- Exercise details
From the data below, copy out every line in which the word "comes" occurs.

- Records to use
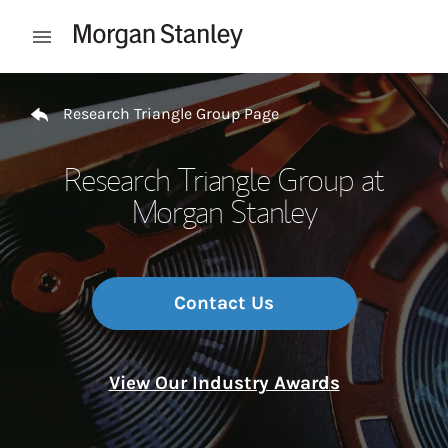
Skip to content
Open mobile menu
Return to Nav
Research Triangle Group Page
Research Triangle Group at
Morgan Stanley
Contact Us
View Our Industry Awards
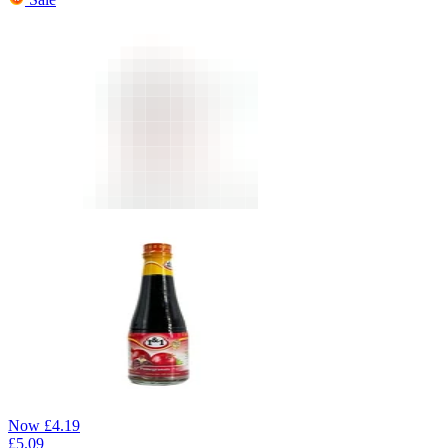
Now
£
4.19
£
5.09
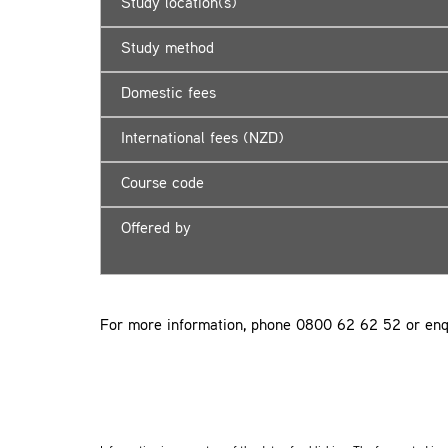
Study location(s)
Study method
Domestic fees
International fees (NZD)
Course code
Offered by
For more information, phone 0800 62 62 52 or enq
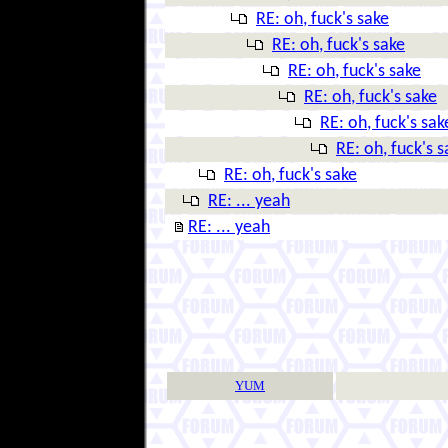
RE: oh, fuck's sake
RE: oh, fuck's sake
RE: oh, fuck's sake
RE: oh, fuck's sake
RE: oh, fuck's sak
RE: oh, fuck's s
RE: oh, fuck's sake
RE: ... yeah
RE: ... yeah
YUM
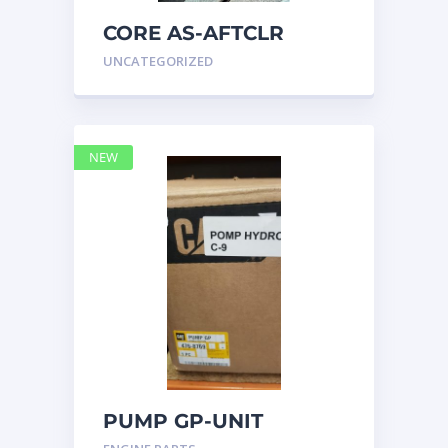
CORE AS-AFTCLR
3996239 Caterpillar
UNCATEGORIZED
399 6239
NEW
PUMP GP-UNIT
INJECTOR HYD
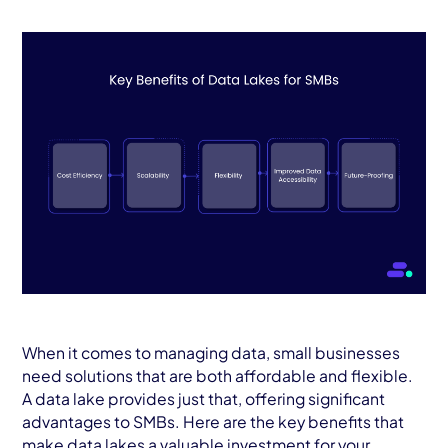
When it comes to managing data, small businesses
need solutions that are both affordable and flexible.
A data lake provides just that, offering significant
advantages to SMBs. Here are the key benefits that
make data lakes a valuable investment for your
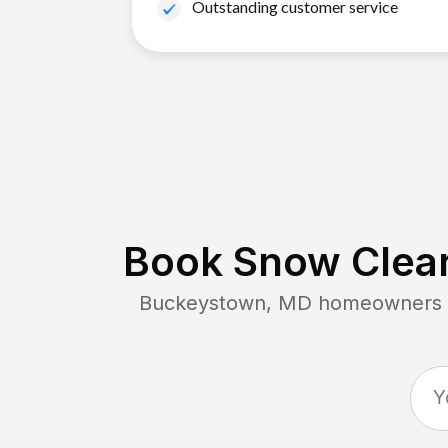
Outstanding customer service
Book Snow Clear
Buckeystown, MD
homeowners co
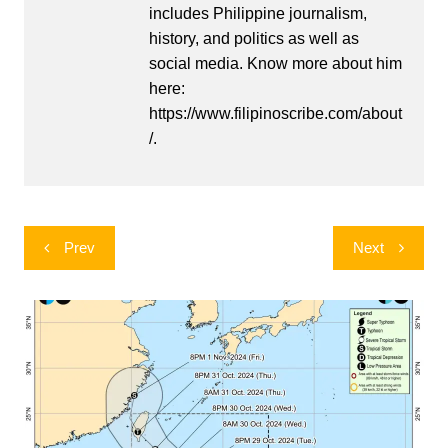
includes Philippine journalism,
history, and politics as well as
social media. Know more about him
here:
https://www.filipinoscribe.com/about
/.
Post
Prev
Next
navigation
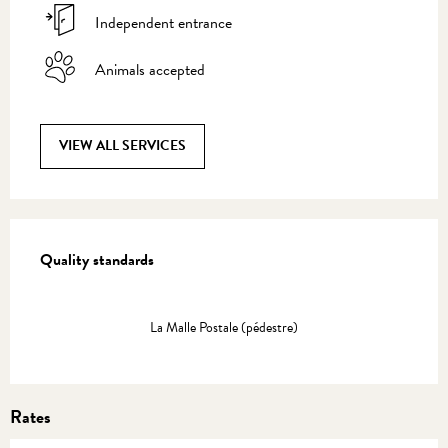
Independent entrance
Animals accepted
VIEW ALL SERVICES
Services offered
Quality standards
Quality standards
La Malle Postale (pédestre)
Rates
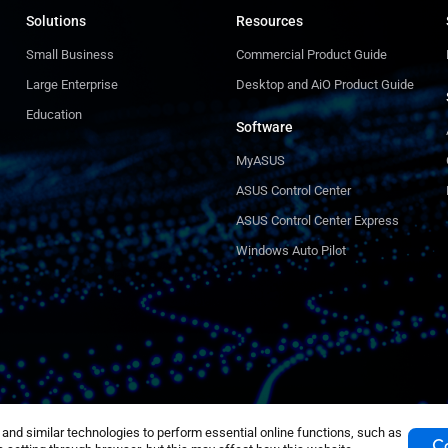
Solutions
Resources
Small Business
Commercial Product Guide
Large Enterprise
Desktop and AiO Product Guide
Education
Software
MyASUS
ASUS Control Center
ASUS Control Center Express
Windows Auto Pilot
nd similar technologies to perform essential online functions, such as
Co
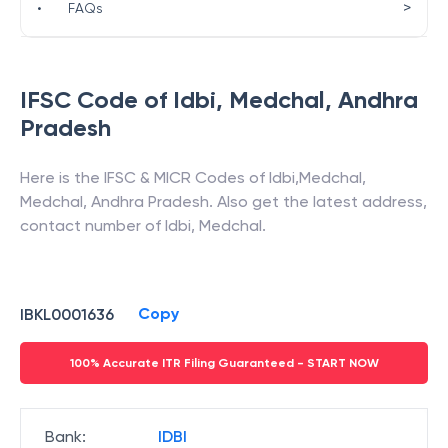
>
•
FAQs
IFSC Code of
Idbi
,
Medchal
,
Andhra
Pradesh
Here is the IFSC & MICR Codes of
Idbi
,
Medchal
,
Medchal
,
Andhra Pradesh
. Also get the latest address,
contact number of
Idbi
,
Medchal
.
Copy
IBKL0001636
100% Accurate ITR Filing Guaranteed - START NOW
Bank
:
IDBI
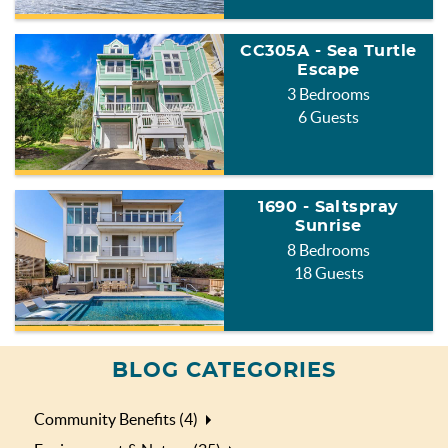
CC305A - Sea Turtle
Escape
3 Bedrooms
6 Guests
1690 - Saltspray
Sunrise
8 Bedrooms
18 Guests
BLOG CATEGORIES
Community Benefits (4)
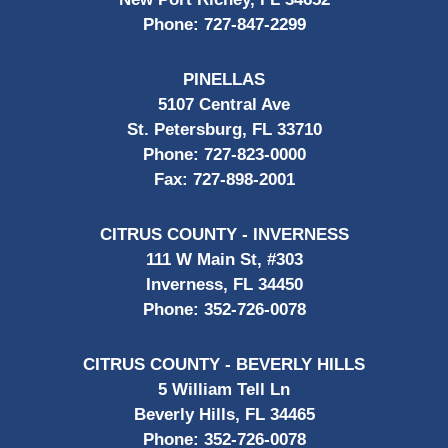
Phone:
727-847-2299
PINELLAS
5107 Central Ave
St. Petersburg, FL 33710
Phone:
727-823-0000
Fax:
727-898-2001
CITRUS COUNTY - INVERNESS
111 W Main St, #303
Inverness, FL 34450
Phone:
352-726-0078
CITRUS COUNTY - BEVERLY HILLS
5 William Tell Ln
Beverly Hills, FL 34465
Phone:
352-726-0078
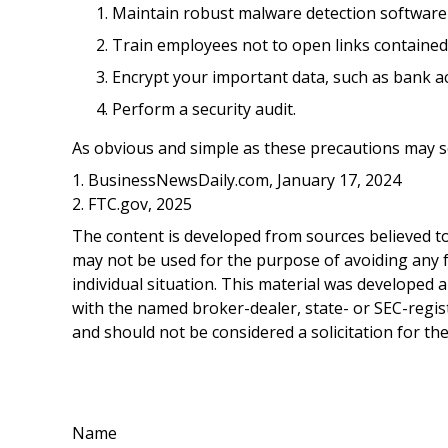
Maintain robust malware detection software
Train employees not to open links containe
Encrypt your important data, such as bank a
Perform a security audit.
As obvious and simple as these precautions may so
1. BusinessNewsDaily.com, January 17, 2024
2. FTC.gov, 2025
The content is developed from sources believed to 
may not be used for the purpose of avoiding any fe
individual situation. This material was developed 
with the named broker-dealer, state- or SEC-regis
and should not be considered a solicitation for th
Name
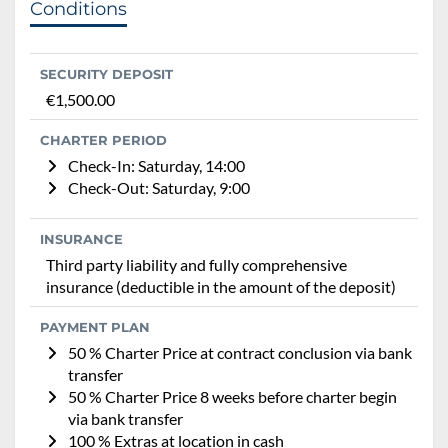
Conditions
SECURITY DEPOSIT
€1,500.00
CHARTER PERIOD
Check-In: Saturday, 14:00
Check-Out: Saturday, 9:00
INSURANCE
Third party liability and fully comprehensive
insurance (deductible in the amount of the deposit)
PAYMENT PLAN
50 % Charter Price at contract conclusion via bank
transfer
50 % Charter Price 8 weeks before charter begin
via bank transfer
100 % Extras at location in cash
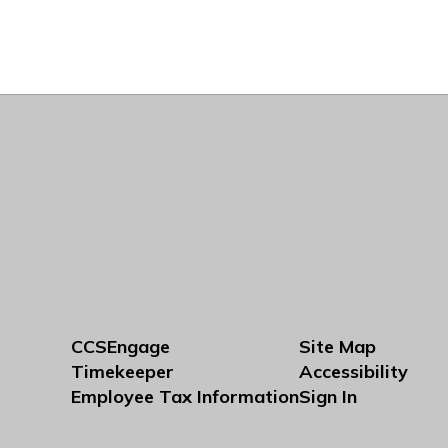
CCSEngage
Site Map
Timekeeper
Accessibility
Employee Tax Information
Sign In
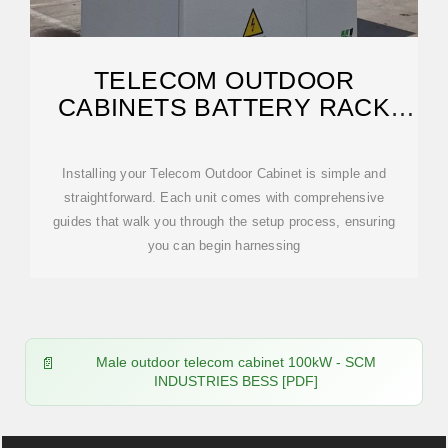
TELECOM OUTDOOR
CABINETS BATTERY RACK
ENCLOSURE LIPO BATTERY
Installing your Telecom Outdoor Cabinet is simple and
straightforward. Each unit comes with comprehensive
guides that walk you through the setup process, ensuring
you can begin harnessing
Male outdoor telecom cabinet 100kW - SCM
INDUSTRIES BESS [PDF]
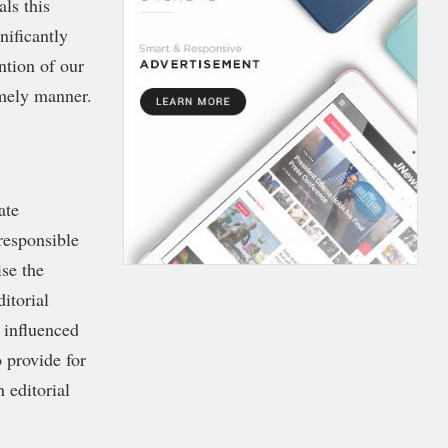
als this
nificantly
ntion of our
imely manner.
ate
responsible
se the
itorial
 influenced
 provide for
 editorial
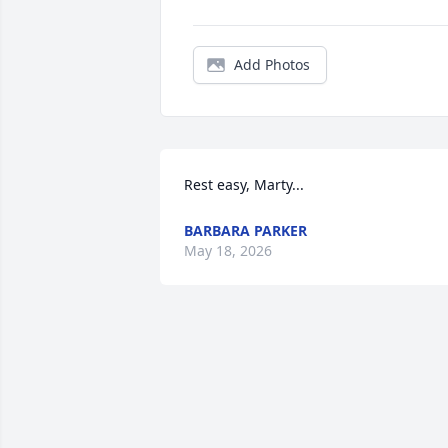
Add Photos
Rest easy, Marty...
BARBARA PARKER
May 18, 2026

- Written reply
When it comes to managing data, small businesses
straightforward. Each unit comes with comprehensive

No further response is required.